Where the Cobbled Path Leads: A Review

Vishü Rita Krocha

Avinuo Kire’s latest book, ‘Where the Cobbled Path Leads’ has been a true source of comfort and escape for me. Even as avid readers, you rarely come across a book that continues to stay with you long after you have read it. I sat with this book for days, not because it wasn’t engrossing enough, but only because I was worried it was getting over. I would then, no longer live in this completely new world that Avinuo has created by interlacing alluring elements of Naga folklore.

For someone like myself, who has been completely enamoured of all of her works since her debut book—‘The Power to Forgive’, this folk fantasy novel, I think is her best work yet. She has recently said in an interview that— “My Christian faith, my fascination for what may be defined as nativised Christianity, Naga folklore, my imagination and ever ceaseless wonder over how marvelously strange life is and what lies beyond — all this came together and inspired me to write this book.”

I was drawn to the book from the very first sentence- “In these sleepy little hill towns, there is a secret path every child knows, a trail every nostalgic adult remembers.” ‘Where the Cobbled Path Leads’ traces the journey of eleven-year-old Vime, who lost her beloved mother, and rediscovers the cobbled footpath that had been her favourite escape even when her mother was alive. Her frequent solitary walks through the cobbled footpath eventually leads her to encounter spirits that are both bad and good.

Grief can be a lonely experience for children and adults alike. But perhaps, children feel even more deeply. I recently attended a funeral of a young mother and I thought to myself, there is nothing more heart-breaking than helplessly watching inconsolable children crying over the loss of their beloved mother.

Vime’s unspoken grief over the loss of her mother coupled with the news of her father remarrying, drives her to explore deeper into the forest. Through all her encounters in “the in between”, she finally understands what it is to embrace and survive grief.
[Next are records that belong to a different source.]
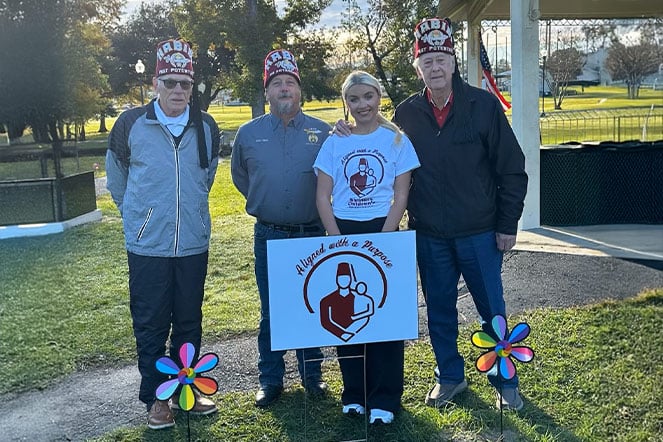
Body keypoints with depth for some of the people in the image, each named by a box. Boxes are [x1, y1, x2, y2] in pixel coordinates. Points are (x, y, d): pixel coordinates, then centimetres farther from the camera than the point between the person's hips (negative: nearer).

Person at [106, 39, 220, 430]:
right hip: (147, 246, -2)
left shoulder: (206, 127, 2)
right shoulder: (131, 124, -5)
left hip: (193, 244, 2)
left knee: (189, 322, 13)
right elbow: (117, 175, 10)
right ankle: (156, 397, 20)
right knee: (151, 325, 6)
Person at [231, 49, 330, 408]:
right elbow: (239, 177, 19)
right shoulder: (248, 133, 2)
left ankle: (312, 374, 25)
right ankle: (270, 379, 21)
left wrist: (317, 208, 8)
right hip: (269, 237, 1)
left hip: (312, 234, 0)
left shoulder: (322, 132, -2)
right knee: (270, 311, 8)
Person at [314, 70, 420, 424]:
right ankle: (353, 394, 19)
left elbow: (400, 196, -2)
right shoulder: (334, 142, 5)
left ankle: (384, 399, 11)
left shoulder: (396, 140, 1)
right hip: (342, 234, 2)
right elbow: (323, 197, 2)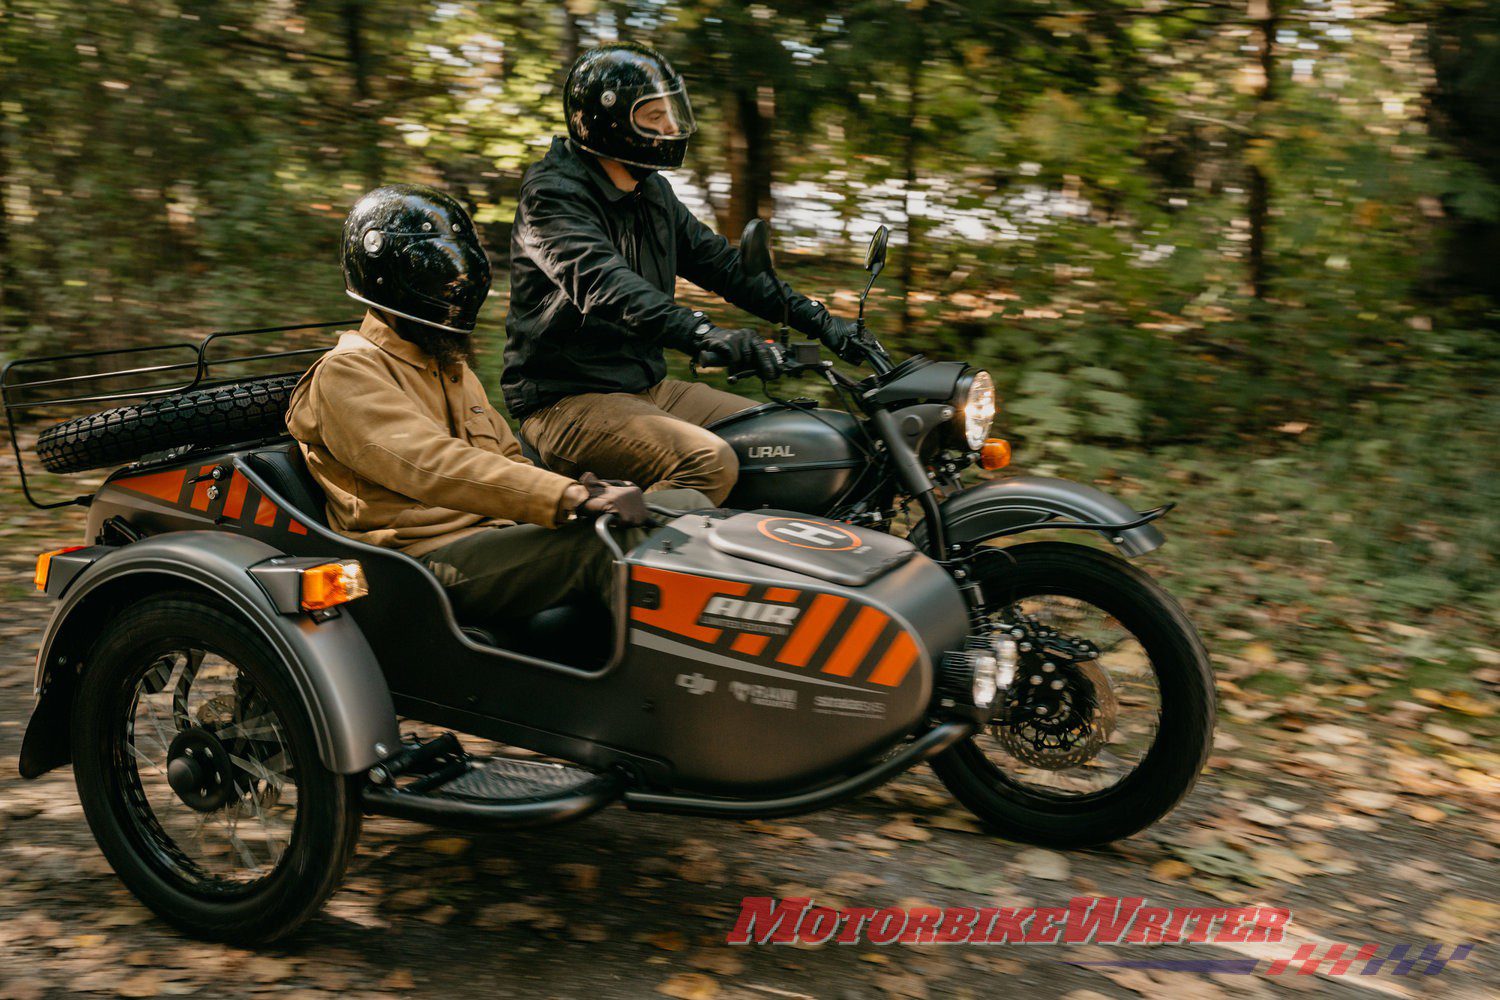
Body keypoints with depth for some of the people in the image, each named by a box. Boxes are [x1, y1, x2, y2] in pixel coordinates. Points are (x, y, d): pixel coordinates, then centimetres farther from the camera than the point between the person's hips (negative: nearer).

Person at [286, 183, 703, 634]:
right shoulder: (346, 373, -4)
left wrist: (578, 490, 2)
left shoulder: (451, 366, 27)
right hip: (431, 556, -8)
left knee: (688, 505, -13)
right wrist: (570, 497, -30)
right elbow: (432, 466, -20)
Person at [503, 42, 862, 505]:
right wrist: (702, 333, -45)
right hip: (568, 398, -9)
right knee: (709, 461, -32)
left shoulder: (653, 193, 15)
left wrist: (817, 319, 7)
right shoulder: (552, 193, -14)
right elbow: (603, 284, -31)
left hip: (647, 386, 9)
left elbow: (723, 265, 18)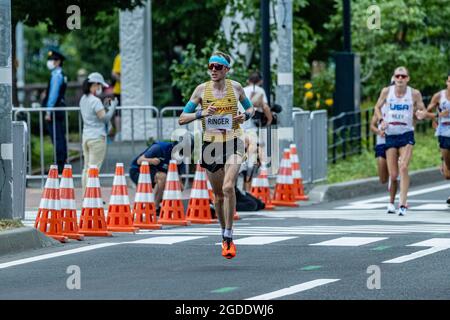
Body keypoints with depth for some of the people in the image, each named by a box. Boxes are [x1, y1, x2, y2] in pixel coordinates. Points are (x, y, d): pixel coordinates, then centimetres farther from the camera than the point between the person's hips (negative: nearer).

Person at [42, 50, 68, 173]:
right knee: (60, 139, 12)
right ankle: (61, 166, 17)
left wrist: (49, 112, -17)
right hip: (60, 111, 10)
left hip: (55, 110, -10)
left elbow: (53, 94, -18)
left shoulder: (56, 76, -14)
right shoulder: (60, 75, 15)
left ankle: (60, 166, -9)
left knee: (57, 139, -9)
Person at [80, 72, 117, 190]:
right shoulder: (95, 101, -15)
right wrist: (113, 105, -5)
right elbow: (104, 117, -16)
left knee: (87, 168, 10)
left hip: (86, 136, 8)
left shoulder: (83, 99, 12)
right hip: (97, 137, -8)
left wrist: (104, 106, 12)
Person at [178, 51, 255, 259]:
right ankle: (224, 236, 29)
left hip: (233, 142, -2)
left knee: (228, 187, -21)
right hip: (211, 144, 2)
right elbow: (182, 119, 0)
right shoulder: (202, 90, -1)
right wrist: (201, 113, -17)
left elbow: (251, 108, 18)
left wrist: (245, 116, -5)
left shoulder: (235, 87, 1)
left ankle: (229, 237, -14)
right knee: (218, 194, 10)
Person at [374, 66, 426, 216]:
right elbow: (377, 107, 14)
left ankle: (403, 204, -19)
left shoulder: (414, 93, -3)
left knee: (403, 168, -20)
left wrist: (420, 115, -17)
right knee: (393, 175, 0)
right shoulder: (387, 91, 0)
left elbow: (422, 110, 8)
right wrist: (381, 120, -4)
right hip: (390, 135, 2)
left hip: (406, 135, -2)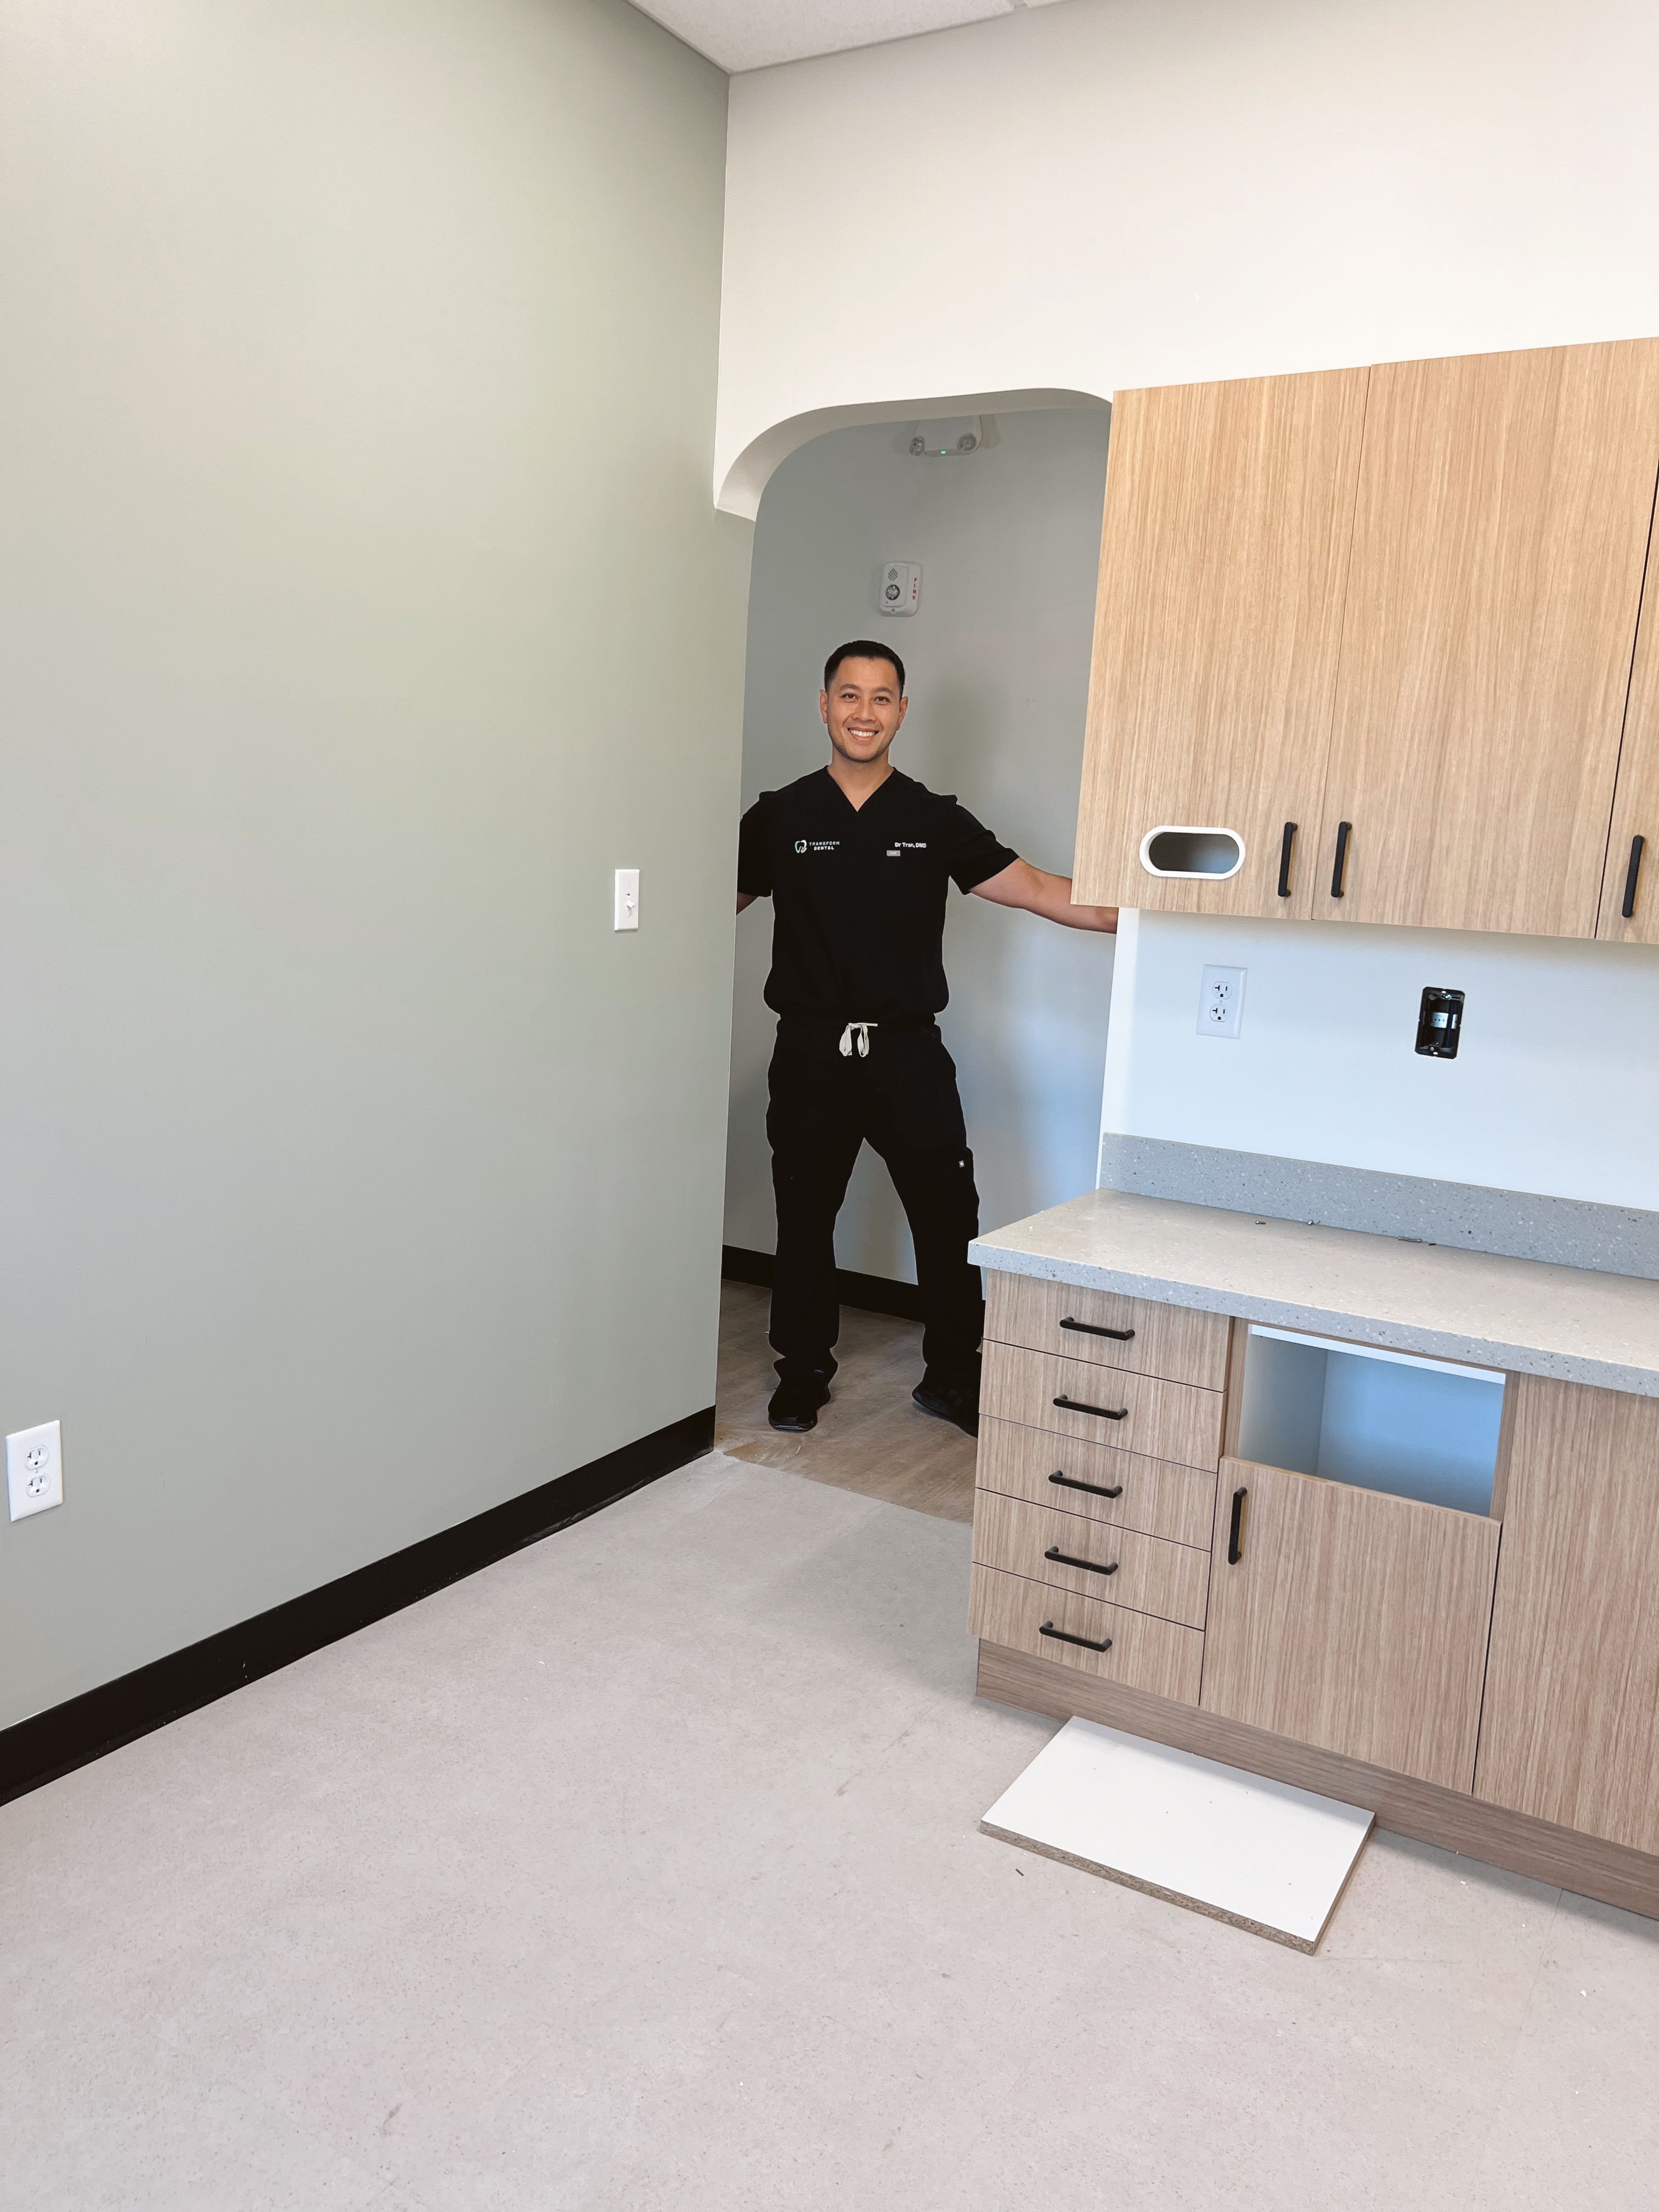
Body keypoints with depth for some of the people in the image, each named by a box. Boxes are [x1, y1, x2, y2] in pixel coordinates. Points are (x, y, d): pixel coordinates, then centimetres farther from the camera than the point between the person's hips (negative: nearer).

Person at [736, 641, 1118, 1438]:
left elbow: (1038, 891, 1)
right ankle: (802, 1373, 26)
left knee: (948, 1217, 2)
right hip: (811, 1053, 0)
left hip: (909, 1052, 1)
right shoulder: (779, 818, 3)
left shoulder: (936, 820, 4)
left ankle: (952, 1375, 20)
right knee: (804, 1220, 9)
“Love is Kepenuopfü’s greatest gift to man. Spirits envy humans because they cannot love. And certainly, grief is a beautiful child of love undying, borne out of love after all.” For me, these words spoken by Kijübode in the book, seems to be the essence of the book even as Vime comes out with a better understanding of life after all her experiences in the spirit world.

The 184-page book, ‘Where the Cobbled Path Leads’, an imprint of India Hamish Hamilton under Penguin Random House, offers everything that you look for in a fantasy novel—magic, compelling characters, a completely new world—perhaps the spirit world that we are all oddly familiar with, and that, actually makes it even more fascinating. To discover a world that seems remote from our everyday life, and that, even in that parallel universe, there are undiscovered joys and endless adventures.

Needless to say, Avinuo Kire is an enormously gifted author, whose every new book gives a new meaning to life and the world we live in.